It do Carmo, in exercise 9.4, it is claimed that parallel transport along a closed geodesic in an even-dimensional orientable manifold "leaves a vector orthogonal to the geodesic invariant."
So, let $\gamma:[0,a]\to M$ be this geodesic, with $\gamma(0)=\gamma(a)=p$, and let $V\in T_pM$ be orthogonal to $\gamma'(0)$. Let $P_t$ be the parallel transport along the geodesic. From Picard-Lindelöf, it is clear that $P_a\gamma'(0)=\gamma'(a)$. Let $V(t):=P_t V$. I believe the claim is that $V=P_aV$. It is clear that $\langle V(a),\gamma'(0)\rangle=0$, so $V(a)$ lies in the same $\gamma'(0)$-orthogonal subspace ($T_pM^\bot$) as $V$. Let $E_1,\dotsc,E_{n-1}$ be an orthonormal basis of this subspace. Extend these via parallel transport along the geodesic. Then $E_1(a),\dotsc,E_{n-1}(a):=P_aE_1,\dotsc,P_aE_{n-1}$ is also an orthonormal frame of $T_pM^\bot$. Since $P_t$ preserves orientation (I have already proved this), there is an $O\in\mathrm{SO}(n-1)$ such that $E_i(a)=\sum_{j=1}^{n-1}O_i{}^jE_j$.
At this point I get stuck.

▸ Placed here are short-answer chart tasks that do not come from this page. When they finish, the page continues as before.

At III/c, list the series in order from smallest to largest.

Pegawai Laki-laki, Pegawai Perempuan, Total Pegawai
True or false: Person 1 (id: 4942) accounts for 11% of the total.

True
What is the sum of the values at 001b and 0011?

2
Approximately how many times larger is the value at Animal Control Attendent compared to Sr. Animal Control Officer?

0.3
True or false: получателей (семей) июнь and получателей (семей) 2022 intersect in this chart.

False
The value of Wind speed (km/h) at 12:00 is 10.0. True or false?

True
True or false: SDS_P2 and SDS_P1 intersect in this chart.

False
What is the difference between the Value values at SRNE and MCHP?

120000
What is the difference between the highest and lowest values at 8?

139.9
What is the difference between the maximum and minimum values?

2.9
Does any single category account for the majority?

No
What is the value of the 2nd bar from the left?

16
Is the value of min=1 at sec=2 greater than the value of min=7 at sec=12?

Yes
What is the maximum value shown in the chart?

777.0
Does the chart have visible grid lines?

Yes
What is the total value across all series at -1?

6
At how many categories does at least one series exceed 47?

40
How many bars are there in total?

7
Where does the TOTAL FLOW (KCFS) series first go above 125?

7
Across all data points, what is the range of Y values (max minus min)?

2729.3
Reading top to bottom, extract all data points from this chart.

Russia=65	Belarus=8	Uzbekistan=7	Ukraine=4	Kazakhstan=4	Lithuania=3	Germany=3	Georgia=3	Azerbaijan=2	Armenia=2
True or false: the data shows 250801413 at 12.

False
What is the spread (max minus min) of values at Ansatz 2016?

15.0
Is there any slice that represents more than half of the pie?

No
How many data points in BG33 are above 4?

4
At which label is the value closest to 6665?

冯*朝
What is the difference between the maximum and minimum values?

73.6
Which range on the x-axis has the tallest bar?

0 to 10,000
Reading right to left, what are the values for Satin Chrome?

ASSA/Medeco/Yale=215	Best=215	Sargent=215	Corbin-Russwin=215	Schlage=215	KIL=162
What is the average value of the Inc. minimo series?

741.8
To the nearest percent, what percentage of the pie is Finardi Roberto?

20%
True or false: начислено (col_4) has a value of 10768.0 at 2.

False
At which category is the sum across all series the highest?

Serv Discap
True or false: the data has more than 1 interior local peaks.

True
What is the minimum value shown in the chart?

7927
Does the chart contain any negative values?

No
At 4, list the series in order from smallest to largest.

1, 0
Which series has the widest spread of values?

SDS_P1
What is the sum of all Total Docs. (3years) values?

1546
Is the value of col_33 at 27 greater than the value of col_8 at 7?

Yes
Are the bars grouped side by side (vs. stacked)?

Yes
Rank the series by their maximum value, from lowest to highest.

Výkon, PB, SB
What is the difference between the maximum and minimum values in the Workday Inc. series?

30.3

I see no reason for $O$ to be the identity or what $M$ being even-dimensional has to do with anything. How do I continue?
Best Answer
You've misinterpreted the statement - you to need to show it leaves one such vector invariant, not all such vectors. (You can reasonably easily produce a counterexample to the stronger statement by constructing a flat $R^3$ bundle over $S^1$ with a twist.)
Thus the problem boils down to showing that every $O \in SO(n-1)$ has a fixed point, which is true exactly when $n-1$ is odd. If you're not familiar with this fact, you can establish it by studying the eigenvalues of $O$, remembering that any complex ones must come in conjugate pairs and that their product (the determinant) is positive.